(Dataset entries)
>>

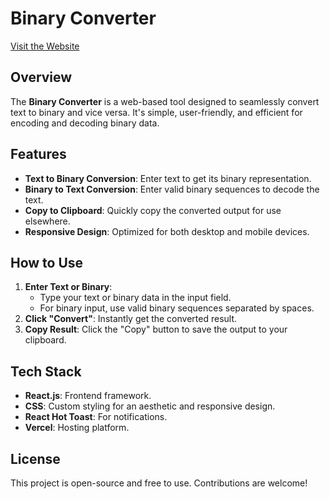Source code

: # Binary Converter

[Visit the Website](https://binary-converter-gamma.vercel.app/)

## Overview
The **Binary Converter** is a web-based tool designed to seamlessly convert text to binary and vice versa. It's simple, user-friendly, and efficient for encoding and decoding binary data.

## Features
- **Text to Binary Conversion**: Enter text to get its binary representation.
- **Binary to Text Conversion**: Enter valid binary sequences to decode the text.
- **Copy to Clipboard**: Quickly copy the converted output for use elsewhere.
- **Responsive Design**: Optimized for both desktop and mobile devices.


## How to Use
1. **Enter Text or Binary**: 
   - Type your text or binary data in the input field.
   - For binary input, use valid binary sequences separated by spaces.
2. **Click "Convert"**: Instantly get the converted result.
3. **Copy Result**: Click the "Copy" button to save the output to your clipboard.

## Tech Stack
- **React.js**: Frontend framework.
- **CSS**: Custom styling for an aesthetic and responsive design.
- **React Hot Toast**: For notifications.
- **Vercel**: Hosting platform.


## License
This project is open-source and free to use. Contributions are welcome!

<<

**What to produce**
Reproduce every line of the entries above word for word, leaving out the pictures.

**Exercise solution**
Source code

: # Binary Converter

[Visit the Website](https://binary-converter-gamma.vercel.app/)

## Overview
The **Binary Converter** is a web-based tool designed to seamlessly convert text to binary and vice versa. It's simple, user-friendly, and efficient for encoding and decoding binary data.

## Features
- **Text to Binary Conversion**: Enter text to get its binary representation.
- **Binary to Text Conversion**: Enter valid binary sequences to decode the text.
- **Copy to Clipboard**: Quickly copy the converted output for use elsewhere.
- **Responsive Design**: Optimized for both desktop and mobile devices.


## How to Use
1. **Enter Text or Binary**: 
   - Type your text or binary data in the input field.
   - For binary input, use valid binary sequences separated by spaces.
2. **Click "Convert"**: Instantly get the converted result.
3. **Copy Result**: Click the "Copy" button to save the output to your clipboard.

## Tech Stack
- **React.js**: Frontend framework.
- **CSS**: Custom styling for an aesthetic and responsive design.
- **React Hot Toast**: For notifications.
- **Vercel**: Hosting platform.


## License
This project is open-source and free to use. Contributions are welcome!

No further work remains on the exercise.